Here are is the starting image using following code:
plt.pcolormesh(signal_time_lon); plt.colorbar(); plt.axis('tight')
Here is result using following code:
ft = np.fft.rfft2(signal_time_lon)
mgft = np.abs(ft)
ps = mgft**2
log_ps = np.log1p(mgft)
plt.pcolormesh(log_ps); plt.colorbar(); plt.axis('tight')
It may not be clear in the image but it is only every second row that contains completely zeros. Every tenth pixel (log_ps[10, 0]) is a high value. The other pixels (log_ps[2, 0], log_ps[4, 0] etc) have very low values.
Consider the following example:
In [59]: from scipy import absolute, fft
In [60]: absolute(fft([1,2,3,4]))
Out[60]: array([ 10. , 2.82842712, 2. , 2.82842712])

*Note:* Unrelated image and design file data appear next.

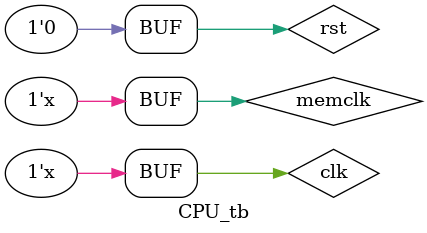
<source format=v>
`timescale 1ns/1ns
module CPU_tb();
reg clk;
reg memclk;
reg rst;

always #(10/2) clk = ~clk;
always #(10/2) memclk = ~memclk;

IrohCPU mycpu(clk, memclk, rst);

initial begin
    rst = 1'b1;
    clk = 1'b0;
    memclk = 1'b0;
    #40
    rst = 1'b0;
end

endmodule

</source>
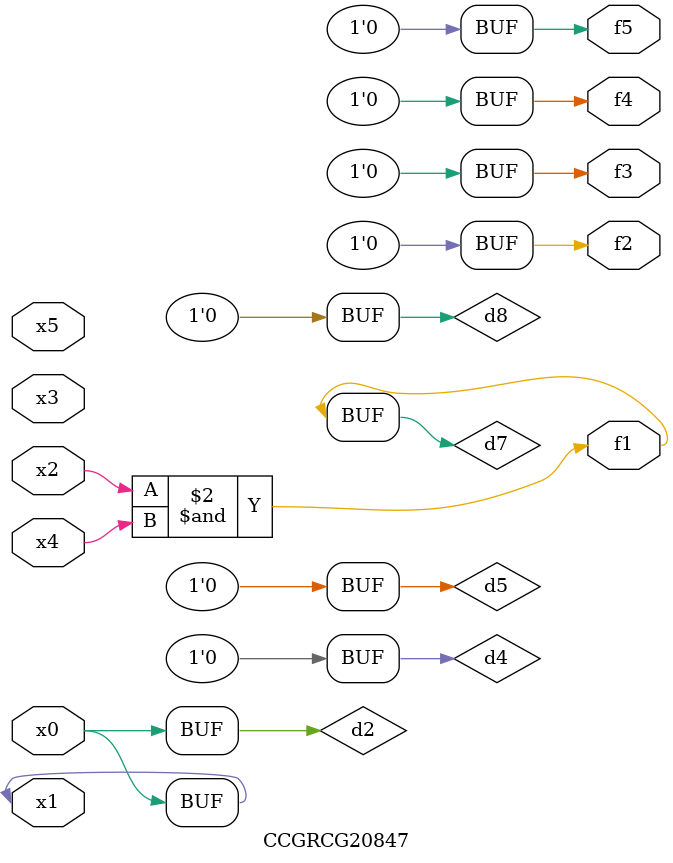
<source format=v>
module CCGRCG20847(
	input x0, x1, x2, x3, x4, x5,
	output f1, f2, f3, f4, f5
);

	wire d1, d2, d3, d4, d5, d6, d7, d8, d9;

	nand (d1, x1);
	buf (d2, x0, x1);
	nand (d3, x2, x4);
	and (d4, d1, d2);
	and (d5, d1, d2);
	nand (d6, d1, d3);
	not (d7, d3);
	xor (d8, d5);
	nor (d9, d5, d6);
	assign f1 = d7;
	assign f2 = d8;
	assign f3 = d8;
	assign f4 = d8;
	assign f5 = d8;
endmodule

</source>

In [61]: absolute(fft([1,2,3,4, 1,2,3,4]))
Out[61]:
array([ 20. , 0. , 5.65685425, 0. ,
4. , 0. , 5.65685425, 0. ])
In [62]: absolute(fft([1,2,3,4, 1,2,3,4, 1,2,3,4]))
Out[62]:
array([ 30. , 0. , 0. , 8.48528137,
0. , 0. , 6. , 0. ,
0. , 8.48528137, 0. , 0. ])
If X[k] = fft(x), and Y[k] = fft([x x]), then Y[2k] = 2*X[k] for k in {0, 1, ..., N-1} and zero otherwise.
Therefore, I would look into how your signal_time_lon is being tiled. That may be where the problem lies.